Connected health, Metaverse, autonomous cars, what does the international technology fair in Las Vegas have in store for us in its 2023 edition?
The international technology trade show, CES, is back in Las Vegas this Thursday after a virtual edition in 2021 and a 2022 version interrupted by the Omicron variant. Organizers hope to achieve new records this year. They expect nearly 100,000 visitors during the three days of the congress. A goal that remains modest compared to the last edition before the pandemic in 2020. That year, more than 170,000 new technology enthusiasts wandered between the stands.
Close to 3,000 exhibitors are expected to attend this year. In the program, the inevitable giants like Amazon AND Meta (formerly Facebook) but also many car manufacturers. An entire exhibition hall is dedicated to nearly 300 exhibitors from the automotive world.
Driverless cars, a technology almost ready
Many people describe CES as an essential alternative to the Paris Motor Show. A logical development for vehicles that are increasingly loaded with technology.

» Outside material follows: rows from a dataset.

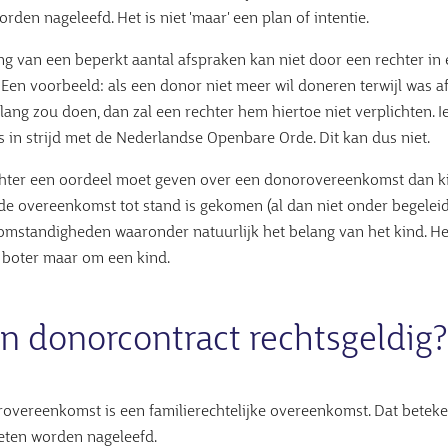
den nageleefd. Het is niet 'maar' een plan of intentie.
ng van een beperkt aantal afspraken kan niet door een rechter i
 Een voorbeeld: als een donor niet meer wil doneren terwijl was af
ang zou doen, dan zal een rechter hem hiertoe niet verplichten.
s in strijd met de Nederlandse Openbare Orde. Dit kan dus niet.
chter een oordeel moet geven over een donorovereenkomst dan kij
de overeenkomst tot stand is gekomen (al dan niet onder begeleid
 omstandigheden waaronder natuurlijk het belang van het kind. H
 boter maar om een kind.
en donorcontract rechtsgeldig?
overeenkomst is een familierechtelijke overeenkomst. Dat beteken
eten worden nageleefd.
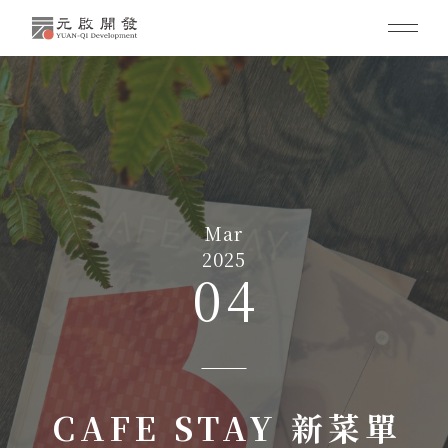
Mar
2025
04
CAFE STAY 新菜單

A special place this year was given to autonomous vehicles. Located on the border in some cities such as San Francisco, Phoenix (Arizona) or even Las Vegas, driverless cars aim to spread widely in the coming years. Among the big names, we find Waymothe self-driving transportation service from Alphabet, the parent group of Google, cruisethat of General Motors and Emotional a group backed by South Korea’s Hyundai.
In 2019, an experiment with autonomous cars was launched in France, at the university campus of the Saclay plateau, in the Paris region. Between 2018 and 2019, teachers, students and residents could test drive Renault’s Zoe CAB driverless electric cars. But Renault-Nissan will be among the biggest absentees at this year’s Las Vegas show.
For Anshel Sag, an analyst at technology consultancy Moor Insights and Strategy, the technologies are still a long way off: “This will be a major theme of the show. But I think if you look at 2022, a lot of the industry has really realized that AI technologies are not yet mature enough to allow vehicles to be fully autonomous, and some companies like Tesla won’t be able to do this for a while.“
Tesla, Elon Musk’s electric car brand, has been repeatedly criticized for the dangers associated with autonomous driving.
Metaverse, a dream still preserved despite Meta’s failures
The big star of the 2021 edition of CES, Metaverse, this 3D virtual reality in which internet users from all over the world could meet to work, share and innovate, suffered some setbacks during 2022.
The most mobilized company in the metaverse, Meta, has lost hundreds of billions of dollars in the stock market. More than 11,000 people have been laid off. This, while Mark Zuckerberg’s company continues to spend 20% of its R&D budget on the virtual universe.
However, the Las Vegas show gives significant exposure to the Metaverse and its underpinnings: web 3.
Connected health, at the center of concerns
Pillows to improve sleep, toilets to analyze urine at home, holograms to help surgeons: many innovations presented this Tuesday in advance of CES, aimed to take care of our bodies.
The legacy, among other things, of more than two years of the pandemic, health should be a main theme of the event according to technology analyst Avi Greengart:We need to see really cool health devices that monitor or improve our well-being“.
Among the notable innovations of the 2022 edition in terms of health, the Bongiovi company had introduced a remote stethoscope. An inexpensive 3D-printed device that would improve the quality of teleconsultations in medical deserts. Another innovation, the company Omron Healthcare introduced a portable device for measuring blood pressure capable of performing electrocardiograms.